**Le texte:**
++++++++++

Aussi, en tant que passager, on a du mal à déterminer l'identité de celui qui nous conduit vers notre destination qui, souvent, peut se transformer en destination inconnue ponctuée par des agressions ou des viols, voire des assassinats en cas de résistance. De tels dérives sont légion quotidiennement. Ceux de ces motos-taximen qui sortent du lot par un accoutrement et un comportement appréciables sont tellement peu nombreux qu'il semble inadéquat de les évoquer.
C'est au carrefour et au feu rouge qu'ils accélèrent. Ils ne connaîssent pas le sens giratoire. Tout "sens interdit" leur est "permis". Les dessous de camions sont facilement transformés en tunnels. Les rétroviseurs de leurs engins sont déconnectés de leurs engins par eux-mêmes dès le premier jour. Certainement, l'envergure desdits rétroviseurs constituent un obstacle à leur course folle vers une mort programmée. Même les courses de Rallyes et de Motos GP ne voient pas le carreau derrière la vitesse, ou plus exactement la précipitation des motos-taximen. Par conséquent, on assiste aux accidents les plus dramatiques qui soient et dont les victimes et les familles garderont des séquelles toute leur vie: traumatisme crânien, têtes écrasées sur la Chaussée, membres amputés sans anesthésie, peaux arrachées au rythme de l'imprudence et "lèpre" contractée en un temps record, motos émiettées, les occupants y compris, personnes innocentes brutalement arrachées à la vie...

++++++++++

**Les données:**
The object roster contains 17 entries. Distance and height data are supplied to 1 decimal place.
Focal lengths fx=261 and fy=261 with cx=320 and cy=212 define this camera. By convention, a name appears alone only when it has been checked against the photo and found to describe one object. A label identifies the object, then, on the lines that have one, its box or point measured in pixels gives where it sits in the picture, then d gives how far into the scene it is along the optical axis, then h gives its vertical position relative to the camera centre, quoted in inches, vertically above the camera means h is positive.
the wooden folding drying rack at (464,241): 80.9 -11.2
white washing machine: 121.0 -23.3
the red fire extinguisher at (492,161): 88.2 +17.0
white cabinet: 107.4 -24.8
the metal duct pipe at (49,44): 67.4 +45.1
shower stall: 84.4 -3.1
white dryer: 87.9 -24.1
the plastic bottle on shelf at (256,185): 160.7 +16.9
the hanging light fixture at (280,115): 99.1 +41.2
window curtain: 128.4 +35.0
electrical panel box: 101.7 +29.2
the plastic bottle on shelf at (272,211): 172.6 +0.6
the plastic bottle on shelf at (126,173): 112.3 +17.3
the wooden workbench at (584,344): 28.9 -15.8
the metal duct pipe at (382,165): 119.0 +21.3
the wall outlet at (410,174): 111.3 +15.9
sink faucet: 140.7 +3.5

++++++++++

Dans le texte sur les motos-taxis, relevez chaque élément de la liste qui suit les mots « garderont des séquelles toute leur vie: ». Pour répondre, servez-vous seulement du texte.

- traumatisme crânien
- têtes écrasées sur la Chaussée
- membres amputés sans anesthésie
- peaux arrachées au rythme de l'imprudence
- "lèpre" contractée en un temps record
- motos émiettées, les occupants y compris
- personnes innocentes brutalement arrachées à la vie